## ASSIGNED TASK
Copy out every line below that contains the word "Доставка".

..............................

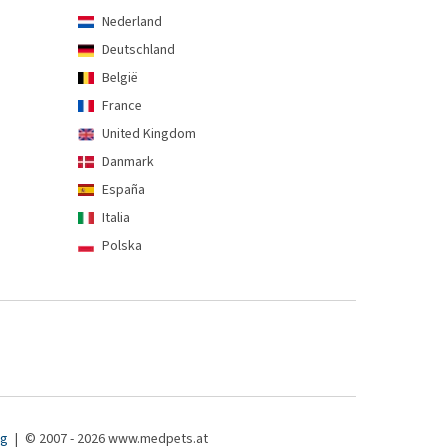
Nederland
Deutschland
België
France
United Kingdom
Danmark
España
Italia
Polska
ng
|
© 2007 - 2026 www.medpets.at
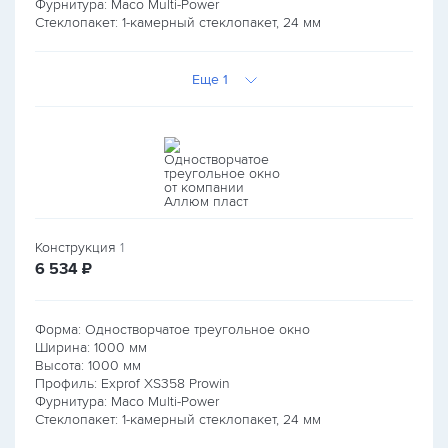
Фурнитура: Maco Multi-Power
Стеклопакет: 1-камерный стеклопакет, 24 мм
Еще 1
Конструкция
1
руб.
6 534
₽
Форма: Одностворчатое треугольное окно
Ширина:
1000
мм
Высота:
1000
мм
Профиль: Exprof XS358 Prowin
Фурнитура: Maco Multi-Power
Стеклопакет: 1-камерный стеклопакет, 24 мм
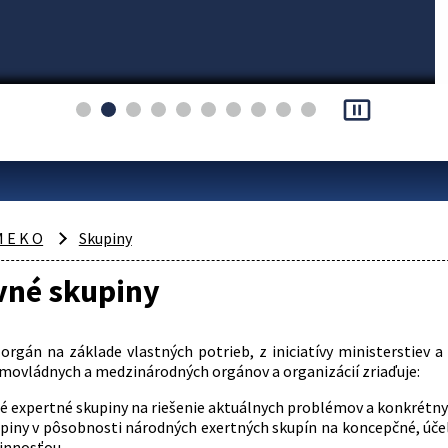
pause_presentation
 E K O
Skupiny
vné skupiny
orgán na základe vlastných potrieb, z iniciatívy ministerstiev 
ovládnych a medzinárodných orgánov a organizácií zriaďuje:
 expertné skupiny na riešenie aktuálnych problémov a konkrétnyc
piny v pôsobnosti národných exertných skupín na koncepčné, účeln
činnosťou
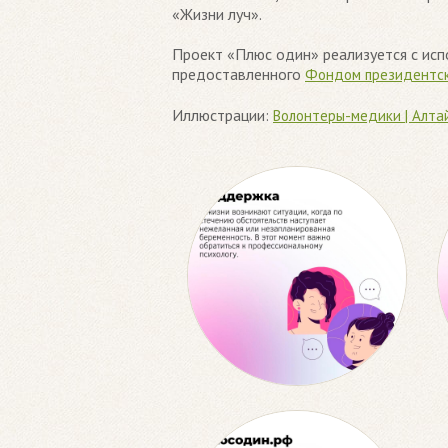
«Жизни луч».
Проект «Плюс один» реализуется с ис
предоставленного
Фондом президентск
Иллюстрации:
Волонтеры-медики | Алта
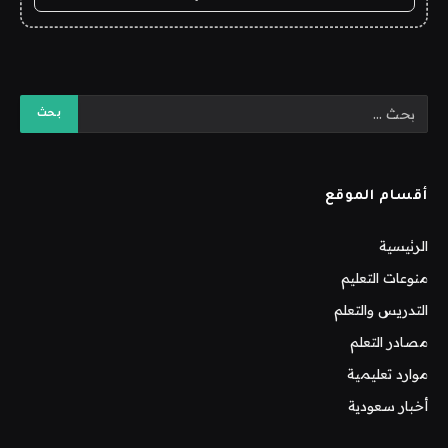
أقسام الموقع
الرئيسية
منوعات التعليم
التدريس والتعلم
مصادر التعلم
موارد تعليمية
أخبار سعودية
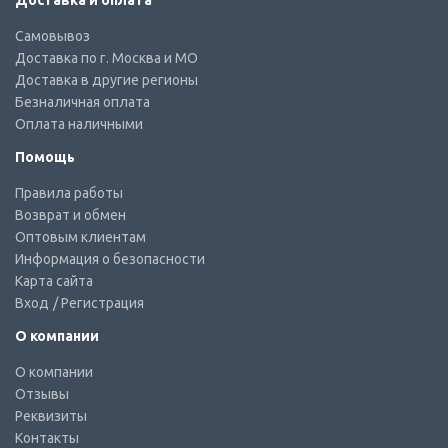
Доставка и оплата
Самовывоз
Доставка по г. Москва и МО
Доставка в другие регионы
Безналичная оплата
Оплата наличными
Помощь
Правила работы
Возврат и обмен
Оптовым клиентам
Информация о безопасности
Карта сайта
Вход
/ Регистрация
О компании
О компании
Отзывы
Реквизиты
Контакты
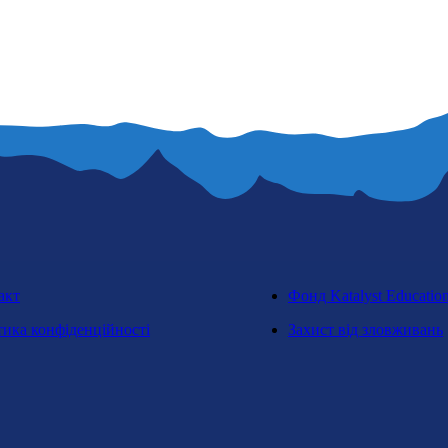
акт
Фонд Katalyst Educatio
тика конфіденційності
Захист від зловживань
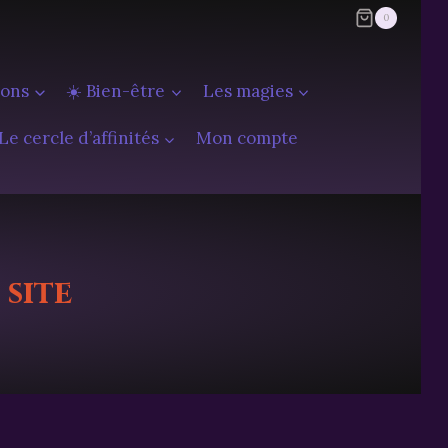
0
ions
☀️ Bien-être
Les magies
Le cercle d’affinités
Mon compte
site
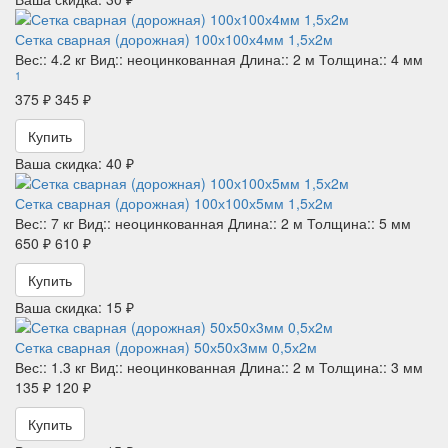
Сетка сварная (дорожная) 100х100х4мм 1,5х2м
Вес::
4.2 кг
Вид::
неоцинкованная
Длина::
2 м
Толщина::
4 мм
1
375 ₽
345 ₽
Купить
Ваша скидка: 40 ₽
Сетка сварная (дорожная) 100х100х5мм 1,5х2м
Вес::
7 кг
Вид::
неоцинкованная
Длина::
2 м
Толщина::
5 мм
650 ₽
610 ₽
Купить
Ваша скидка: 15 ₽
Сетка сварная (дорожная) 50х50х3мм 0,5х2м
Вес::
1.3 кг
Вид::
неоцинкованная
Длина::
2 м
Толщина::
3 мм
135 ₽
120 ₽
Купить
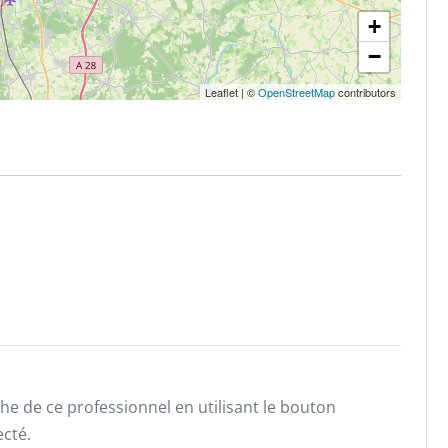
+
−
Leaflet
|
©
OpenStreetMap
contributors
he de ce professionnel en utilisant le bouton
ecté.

..............................

## EXERCISE RESPONSE
Доставка и оплата
Доставка по г. Москва и МО
Доставка в другие регионы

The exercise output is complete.